__ACTIVITY__: Please set down the text of each row below character for character, without the pictures.
━━ INFORMATION SHOWN
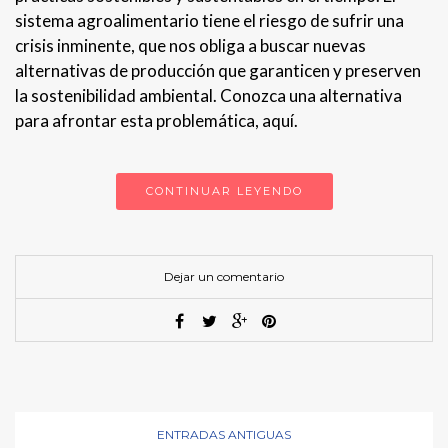
sistema agroalimentario tiene el riesgo de sufrir una
crisis inminente, que nos obliga a buscar nuevas
alternativas de producción que garanticen y preserven
la sostenibilidad ambiental. Conozca una alternativa
para afrontar esta problemática, aquí.
CONTINUAR LEYENDO
Dejar un comentario
ENTRADAS ANTIGUAS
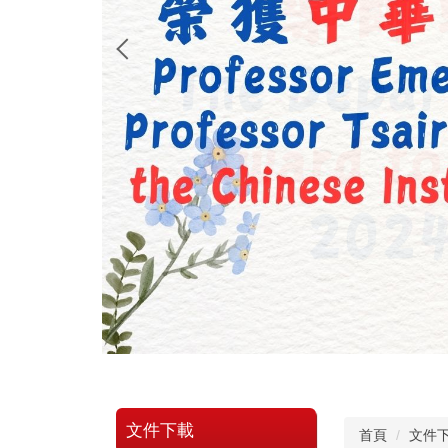
文件下載
首頁
文件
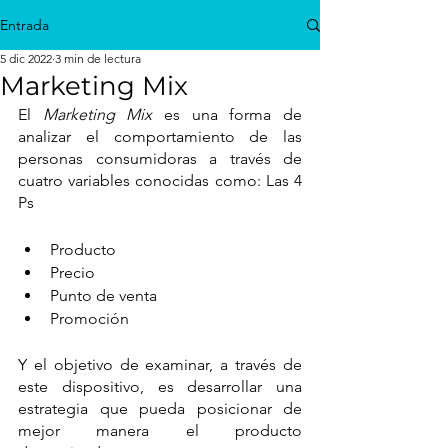
Entrada
5 dic 2022
3 min de lectura
Marketing Mix
El 
Marketing Mix
 es una forma de 
analizar el comportamiento de las 
personas consumidoras a través de 
cuatro variables conocidas como: Las 4 
Ps
Producto 
Precio 
Punto de venta
Promoción 
Y el objetivo de examinar, a través de 
este dispositivo, es desarrollar una 
estrategia que pueda posicionar de 
mejor manera el producto 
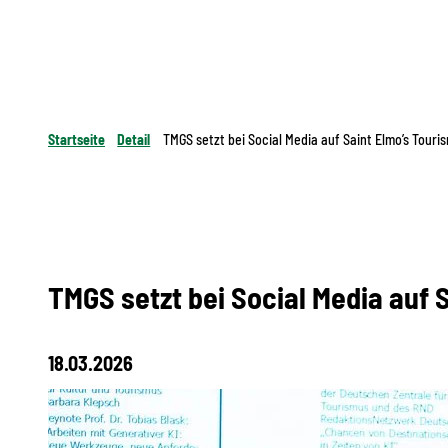
Startseite
Detail
TMGS setzt bei Social Media auf Saint Elmo’s Touri
TMGS setzt bei Social Media auf 
18.03.2026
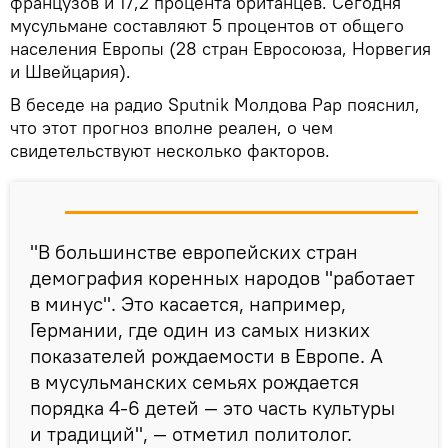
французов и 17,2 процента британцев. Сегодня
мусульмане составляют 5 процентов от общего
населения Европы (28 стран Евросоюза, Норвегия
и Швейцария).
В беседе на радио Sputnik Молдова Рар пояснил,
что этот прогноз вполне реален, о чем
свидетельствуют несколько факторов.
"В большинстве европейских стран
демография коренных народов "работает
в минус". Это касается, например,
Германии, где один из самых низких
показателей рождаемости в Европе. А
в мусульманских семьях рождается
порядка 4-6 детей — это часть культуры
и традиций", — отметил политолог.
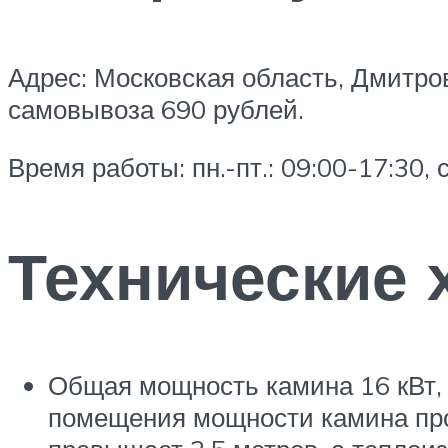
Адрес: Московская область, Дмитров
самовывоза 690 рублей.
Время работы: пн.-пт.: 09:00-17:30, 
Технические 
Общая мощность камина 16 кВт, 
помещения мощности камина прои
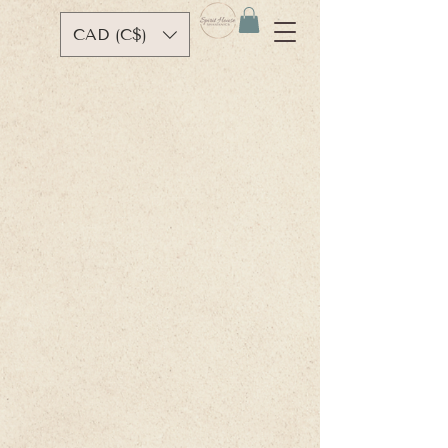
CAD (C$)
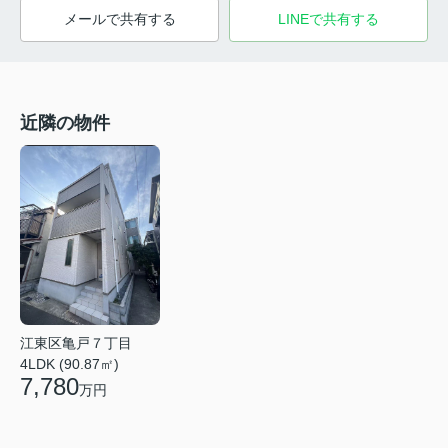
メールで共有する
LINEで共有する
近隣の物件
江東区亀戸７丁目
4LDK (90.87㎡)
7,780
万円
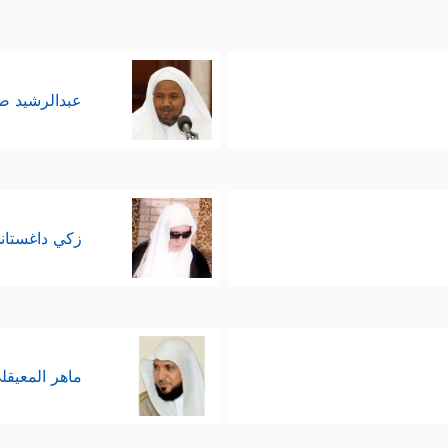
عبدالرشيد 
زكي داغستان
ماهر المعيقل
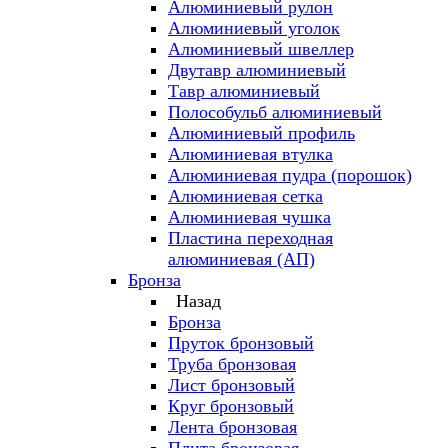
Алюминиевый рулон
Алюминиевый уголок
Алюминиевый швеллер
Двутавр алюминиевый
Тавр алюминиевый
Полособульб алюминиевый
Алюминиевый профиль
Алюминиевая втулка
Алюминиевая пудра (порошок)
Алюминиевая сетка
Алюминиевая чушка
Пластина переходная
алюминиевая (АП)
Бронза
Назад
Бронза
Пруток бронзовый
Труба бронзовая
Лист бронзовый
Круг бронзовый
Лента бронзовая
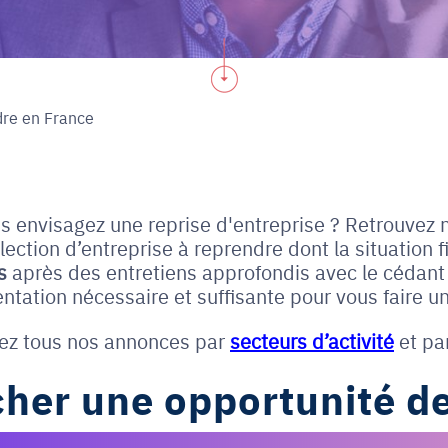
dre en France
us envisagez une reprise d'entreprise ? Retrouvez 
ction d’entreprise à reprendre dont la situation fi
s
après des entretiens approfondis avec le cédant 
ntation nécessaire et suffisante pour vous faire un
ez tous nos annonces par
secteurs d’activité
et pa
her une opportunité de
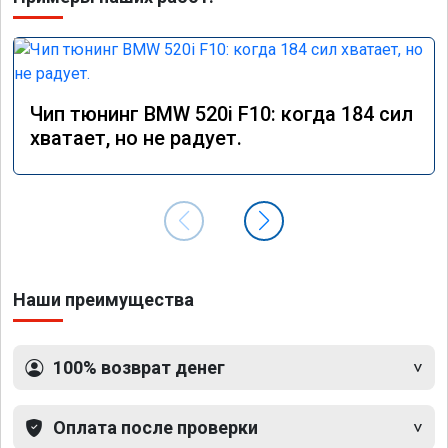
Чип тюнинг BMW 520i F10: когда 184 сил
хватает, но не радует.
Наши преимущества
100% возврат денег
Оплата после проверки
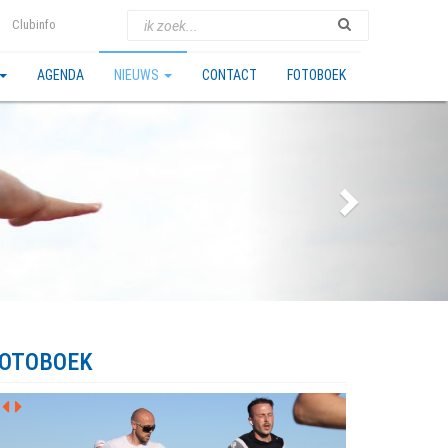
Clubinfo
AGENDA
NIEUWS
CONTACT
FOTOBOEK
OTOBOEK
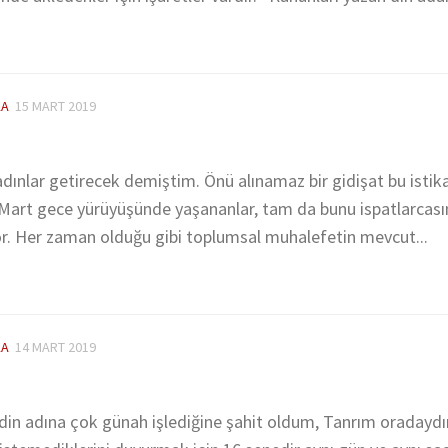
KA
15 MART 2019
adınlar getirecek demiştim. Önü alınamaz bir gidişat bu isti
Mart gece yürüyüşünde yaşananlar, tam da bunu ispatlarcası
r. Her zaman olduğu gibi toplumsal muhalefetin mevcut...
KA
14 MART 2019
 din adına çok günah işlediğine şahit oldum, Tanrım oradayd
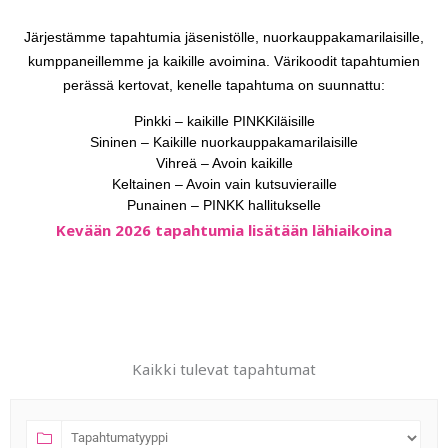
Järjestämme tapahtumia jäsenistölle, nuorkauppakamarilaisille,
kumppaneillemme ja kaikille avoimina. Värikoodit tapahtumien
perässä kertovat, kenelle tapahtuma on suunnattu:
Pinkki – kaikille PINKKiläisille
Sininen – Kaikille nuorkauppakamarilaisille
Vihreä – Avoin kaikille
Keltainen – Avoin vain kutsuvieraille
Punainen – PINKK hallitukselle
Kevään 2026 tapahtumia lisätään lähiaikoina
Kaikki tulevat tapahtumat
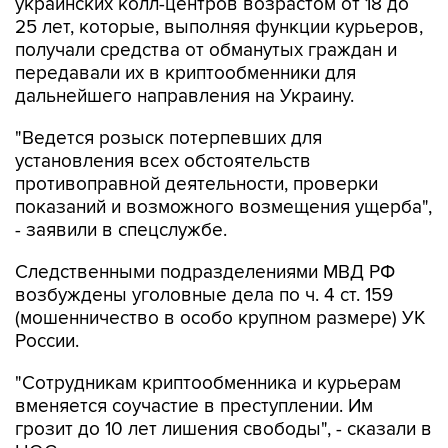
украинских колл-центров возрастом от 18 до
25 лет, которые, выполняя функции курьеров,
получали средства от обманутых граждан и
передавали их в криптообменники для
дальнейшего направления на Украину.
"Ведется розыск потерпевших для
установления всех обстоятельств
противоправной деятельности, проверки
показаний и возможного возмещения ущерба",
- заявили в спецслужбе.
Следственными подразделениями МВД РФ
возбуждены уголовные дела по ч. 4 ст. 159
(мошенничество в особо крупном размере) УК
России.
"Сотрудникам криптообменника и курьерам
вменяется соучастие в преступлении. Им
грозит до 10 лет лишения свободы", - сказали в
━━━━
__RESPONSE__:
sistema agroalimentario tiene el riesgo de sufrir una
crisis inminente, que nos obliga a buscar nuevas
alternativas de producción que garanticen y preserven
la sostenibilidad ambiental. Conozca una alternativa
para afrontar esta problemática, aquí.
CONTINUAR LEYENDO
Dejar un comentario
ENTRADAS ANTIGUAS
文件下載
首頁
文件
Entrada
5 dic 2022
3 min de lectura
Marketing Mix
El 
Marketing Mix
 es una forma de 
analizar el comportamiento de las 
personas consumidoras a través de 
cuatro variables conocidas como: Las 4 
Ps
Producto 
Precio 
Punto de venta
Promoción 
Y el objetivo de examinar, a través de 
este dispositivo, es desarrollar una 
estrategia que pueda posicionar de 
mejor manera el producto 
Startseite
Detail
TMGS setzt bei Social Media auf Saint Elmo’s Touri
TMGS setzt bei Social Media auf 
18.03.2026
французов и 17,2 процента британцев. Сегодня
мусульмане составляют 5 процентов от общего
населения Европы (28 стран Евросоюза, Норвегия
и Швейцария).
В беседе на радио Sputnik Молдова Рар пояснил,
что этот прогноз вполне реален, о чем
свидетельствуют несколько факторов.
"В большинстве европейских стран
демография коренных народов "работает
в минус". Это касается, например,
Германии, где один из самых низких
показателей рождаемости в Европе. А
в мусульманских семьях рождается
порядка 4-6 детей — это часть культуры
и традиций", — отметил политолог.
Адрес: Московская область, Дмитров
самовывоза 690 рублей.
Время работы: пн.-пт.: 09:00-17:30, 
Технические 
Общая мощность камина 16 кВт, 
помещения мощности камина прои
CAD (C$)
メールで共有する
LINEで共有する
近隣の物件
江東区亀戸７丁目
4LDK (90.87㎡)
7,780
万円
عبدالرشيد 
زكي داغستان
ماهر المعيقل
Алюминиевый рулон
Алюминиевый уголок
Алюминиевый швеллер
Двутавр алюминиевый
Тавр алюминиевый
Полособульб алюминиевый
Алюминиевый профиль
Алюминиевая втулка
Алюминиевая пудра (порошок)
Алюминиевая сетка
Алюминиевая чушка
Пластина переходная
алюминиевая (АП)
Бронза
Назад
Бронза
Пруток бронзовый
Труба бронзовая
Лист бронзовый
Круг бронзовый
Лента бронзовая
dre en France
us envisagez une reprise d'entreprise ? Retrouvez 
ction d’entreprise à reprendre dont la situation fi
s
après des entretiens approfondis avec le cédant 
ntation nécessaire et suffisante pour vous faire un
ez tous nos annonces par
secteurs d’activité
et pa
her une opportunité de
Чип тюнинг BMW 520i F10: когда 184 сил
хватает, но не радует.
Наши преимущества
100% возврат денег
Оплата после проверки
Clubinfo
AGENDA
NIEUWS
CONTACT
FOTOBOEK
OTOBOEK
KA
15 MART 2019
adınlar getirecek demiştim. Önü alınamaz bir gidişat bu isti
Mart gece yürüyüşünde yaşananlar, tam da bunu ispatlarcası
r. Her zaman olduğu gibi toplumsal muhalefetin mevcut...
KA
14 MART 2019
 din adına çok günah işlediğine şahit oldum, Tanrım oradayd
Järjestämme tapahtumia jäsenistölle, nuorkauppakamarilaisille,
kumppaneillemme ja kaikille avoimina. Värikoodit tapahtumien
perässä kertovat, kenelle tapahtuma on suunnattu:
Pinkki – kaikille PINKKiläisille
Sininen – Kaikille nuorkauppakamarilaisille
Vihreä – Avoin kaikille
Keltainen – Avoin vain kutsuvieraille
Punainen – PINKK hallitukselle
Kevään 2026 tapahtumia lisätään lähiaikoina
Kaikki tulevat tapahtumat
украинских колл-центров возрастом от 18 до
25 лет, которые, выполняя функции курьеров,
получали средства от обманутых граждан и
передавали их в криптообменники для
дальнейшего направления на Украину.
"Ведется розыск потерпевших для
установления всех обстоятельств
противоправной деятельности, проверки
показаний и возможного возмещения ущерба",
- заявили в спецслужбе.
Следственными подразделениями МВД РФ
возбуждены уголовные дела по ч. 4 ст. 159
(мошенничество в особо крупном размере) УК
России.
"Сотрудникам криптообменника и курьерам
вменяется соучастие в преступлении. Им
грозит до 10 лет лишения свободы", - сказали в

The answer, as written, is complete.